WRITTEN TASK:
Between the line containing "cy_px: -117" and the line containing "f_number: 2.2" lies a run of lines; give that run again exactly, with both of those lines, and nothing else from the entries below.

[Lens and sensor metadata]

::::::::::

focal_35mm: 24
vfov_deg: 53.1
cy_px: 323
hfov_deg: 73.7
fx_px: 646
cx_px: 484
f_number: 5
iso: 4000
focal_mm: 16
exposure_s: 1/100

::::::::::

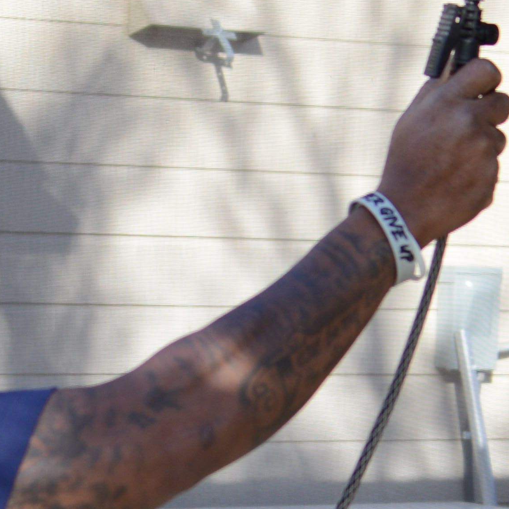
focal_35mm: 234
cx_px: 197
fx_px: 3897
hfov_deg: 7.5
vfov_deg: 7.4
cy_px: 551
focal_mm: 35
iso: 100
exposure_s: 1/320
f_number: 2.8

::::::::::

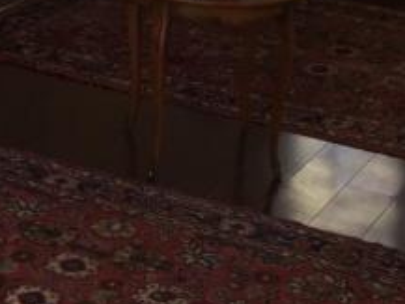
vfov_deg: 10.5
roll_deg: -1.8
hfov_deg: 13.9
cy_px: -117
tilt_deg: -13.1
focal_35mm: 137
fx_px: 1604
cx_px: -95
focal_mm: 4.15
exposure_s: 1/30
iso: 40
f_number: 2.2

::::::::::

EXERCISE RESULT:
cy_px: -117
tilt_deg: -13.1
focal_35mm: 137
fx_px: 1604
cx_px: -95
focal_mm: 4.15
exposure_s: 1/30
iso: 40
f_number: 2.2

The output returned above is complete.